Cellulose crystallinity revisited with two-dimensional modeling of X-ray diffraction, moisture sorption, and isotopic exchange

Cellulose crystallinity has been repeatedly considered as a key factor for enzymatic digestibility, but consistent definition, measurement, and interpretation of “crystallinity” is often missing. We have been investigating cellulose crystallinity with a combination of three techniques: X-ray diffraction with modeling of two-dimensional patterns, water vapor sorption, and isotopic exchange in deuterated water. From several studies performed across wide spectrum of pretreated biomasses, two key conclusions have been reached. First, the primary effect that most leading pretreatments promote on the structure of plant cellulose is to increase the mean width of crystallites, most likely due to co-crystallization (fusion) of originally distinct crystallites.

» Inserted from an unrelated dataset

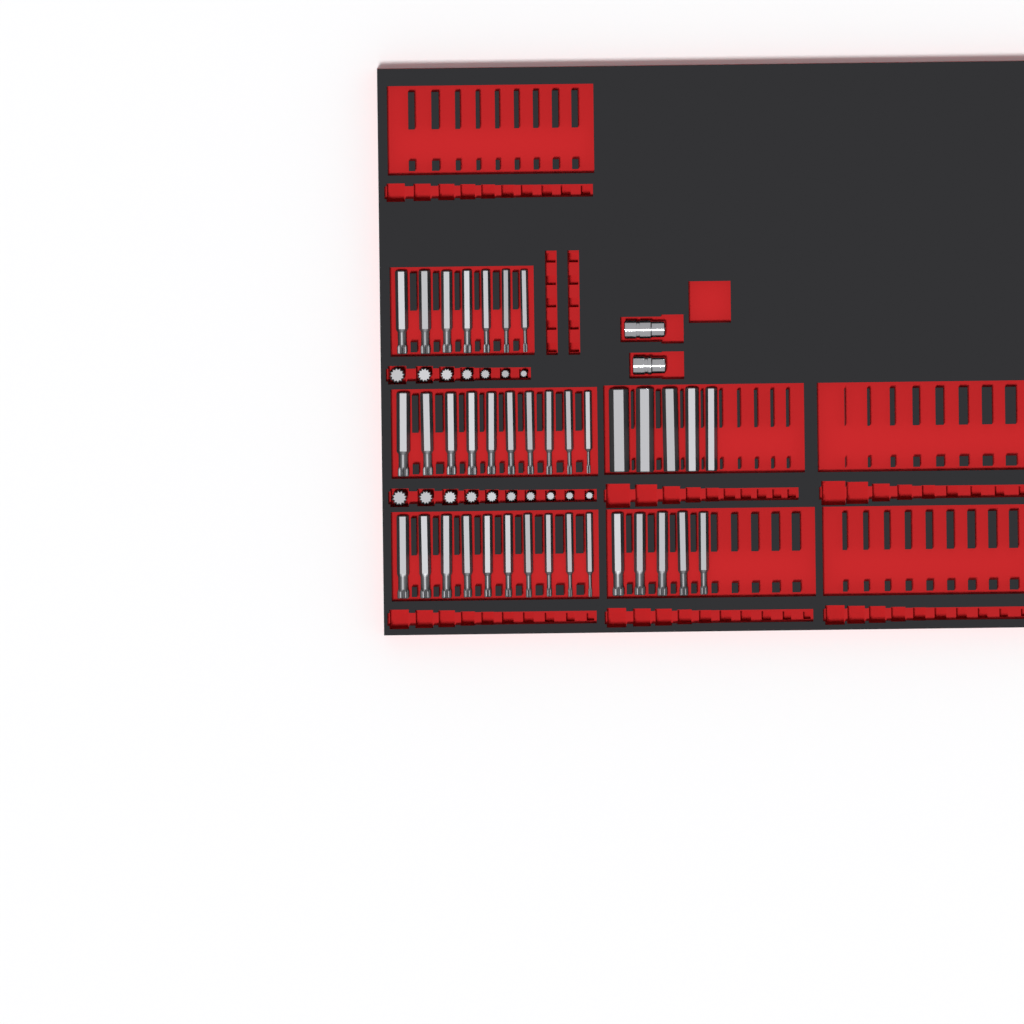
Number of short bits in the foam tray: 17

Increasing crystallite width may dominate the changes observed through “crystallinity indexes”. Second, for samples not submitted to intentional decrystallization (e.g., in ball milling) nor allomorph change (e.g., in ammonia pretreatment), cellulose is essentially crystalline, with the two following exceptions. i) Minor contents (<3%) of disordered cellulose may exist in domains along the fibrils. ii) Appreciable contents (up to 40%) of disordered cellulose exist due to intrinsic disorder in crystallite-crystallite interface regions, which are inherent to the lateral aggregation (bundling) of the crystallites. This intrinsic interfacial disorder is not immediately accessible to enzymes, but dominates the spectroscopic and diffraction signals usually assigned to disordered cellulose. These findings bring a new rationale for the role that cellulose “crystallinity” may have on enzymatic hydrolysis.